McDaniel will over see an interim study beginning Tuesday to see if that 2,000 feet buffer should be cut in half.
“2,000 feet away, I think it helps. I don't think it protects them, I mean none of them's protected,” one Tulsa grandfather told FOX23.
But Representative McDaniel says there are problems with the way things are now.
“What we've found out is that there are very few places these people can live, which in turn then may group them all in one area.”
That's what's happened in Tulsa.
“I don't think it makes a huge difference, I mean you just want to keep them away and who's enforcing it,” Mom Janel Domenico said Friday.
Because it's so hard to find a place to live, many offenders break the law by not registering at all. A 16 year-old told FOX23 he does not want sex offenders close to his high school.
“I like the way things are now, I think we should just keep it like this,”
No decisions have been made and Tuesday’s discussion is just a first step, but McDaniel says safety has been and will always be priority number one.

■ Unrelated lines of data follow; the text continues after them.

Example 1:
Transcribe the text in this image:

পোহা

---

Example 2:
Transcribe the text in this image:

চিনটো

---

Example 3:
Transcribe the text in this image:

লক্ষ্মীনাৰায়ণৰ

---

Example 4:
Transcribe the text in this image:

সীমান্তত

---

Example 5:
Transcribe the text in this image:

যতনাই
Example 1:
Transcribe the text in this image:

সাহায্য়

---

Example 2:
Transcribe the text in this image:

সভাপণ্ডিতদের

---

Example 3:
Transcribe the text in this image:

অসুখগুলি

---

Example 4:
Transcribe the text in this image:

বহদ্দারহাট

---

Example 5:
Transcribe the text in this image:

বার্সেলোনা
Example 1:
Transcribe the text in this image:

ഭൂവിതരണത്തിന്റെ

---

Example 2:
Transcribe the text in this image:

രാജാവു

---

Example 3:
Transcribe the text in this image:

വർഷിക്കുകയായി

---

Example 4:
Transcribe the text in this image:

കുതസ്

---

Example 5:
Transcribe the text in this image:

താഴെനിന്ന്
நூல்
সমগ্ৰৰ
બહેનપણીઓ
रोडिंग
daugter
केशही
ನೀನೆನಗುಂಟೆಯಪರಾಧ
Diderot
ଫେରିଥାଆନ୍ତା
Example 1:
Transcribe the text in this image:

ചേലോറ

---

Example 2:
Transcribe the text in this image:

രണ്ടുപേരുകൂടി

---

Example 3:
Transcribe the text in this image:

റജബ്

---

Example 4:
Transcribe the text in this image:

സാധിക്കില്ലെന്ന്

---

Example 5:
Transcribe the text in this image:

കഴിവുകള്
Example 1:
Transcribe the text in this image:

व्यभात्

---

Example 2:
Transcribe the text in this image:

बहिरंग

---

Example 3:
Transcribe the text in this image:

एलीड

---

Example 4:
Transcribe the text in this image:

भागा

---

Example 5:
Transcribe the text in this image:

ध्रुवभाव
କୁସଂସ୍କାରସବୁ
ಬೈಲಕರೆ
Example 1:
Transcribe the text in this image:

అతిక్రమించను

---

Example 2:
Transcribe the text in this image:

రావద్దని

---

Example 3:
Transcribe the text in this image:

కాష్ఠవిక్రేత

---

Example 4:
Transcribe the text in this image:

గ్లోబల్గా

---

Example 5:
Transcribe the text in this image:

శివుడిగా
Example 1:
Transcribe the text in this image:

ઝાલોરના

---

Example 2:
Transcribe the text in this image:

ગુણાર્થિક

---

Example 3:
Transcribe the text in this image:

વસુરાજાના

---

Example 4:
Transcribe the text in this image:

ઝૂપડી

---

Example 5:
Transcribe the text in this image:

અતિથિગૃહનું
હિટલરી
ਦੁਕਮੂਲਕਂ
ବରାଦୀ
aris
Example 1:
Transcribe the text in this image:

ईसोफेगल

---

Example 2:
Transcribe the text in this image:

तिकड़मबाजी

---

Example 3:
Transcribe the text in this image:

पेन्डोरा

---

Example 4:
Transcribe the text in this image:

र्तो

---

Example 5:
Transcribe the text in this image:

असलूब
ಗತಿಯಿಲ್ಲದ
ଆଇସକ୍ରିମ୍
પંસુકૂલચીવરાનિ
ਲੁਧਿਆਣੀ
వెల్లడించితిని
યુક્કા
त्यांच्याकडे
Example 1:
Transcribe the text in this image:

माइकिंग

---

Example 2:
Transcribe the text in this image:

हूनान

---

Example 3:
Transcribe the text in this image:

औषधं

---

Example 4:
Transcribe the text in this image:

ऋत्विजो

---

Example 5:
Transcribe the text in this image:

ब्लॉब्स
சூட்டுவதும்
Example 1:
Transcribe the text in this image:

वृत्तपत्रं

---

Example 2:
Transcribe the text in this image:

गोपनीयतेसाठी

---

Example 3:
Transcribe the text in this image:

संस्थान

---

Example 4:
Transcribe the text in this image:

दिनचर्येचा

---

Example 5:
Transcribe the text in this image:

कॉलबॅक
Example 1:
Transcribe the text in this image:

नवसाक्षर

“The goal is we need to be able to track (sex offenders), to be in dialogue with them, to make sure that they get the services they need if that's going to mean a safer community for all of us.”
The Tulsa Police Department is also voicing some support for this proposal. One sergeant in the exploitation department will speak at Tuesday’s meeting in Oklahoma City. The whole process to get the law changed could take more than a year.
“We'd have to introduce legislation, get it through a committee, get it through the house, through a senate committee, through the senate, to the governor; at the earliest anything could happen is next November first,” McDaniel said.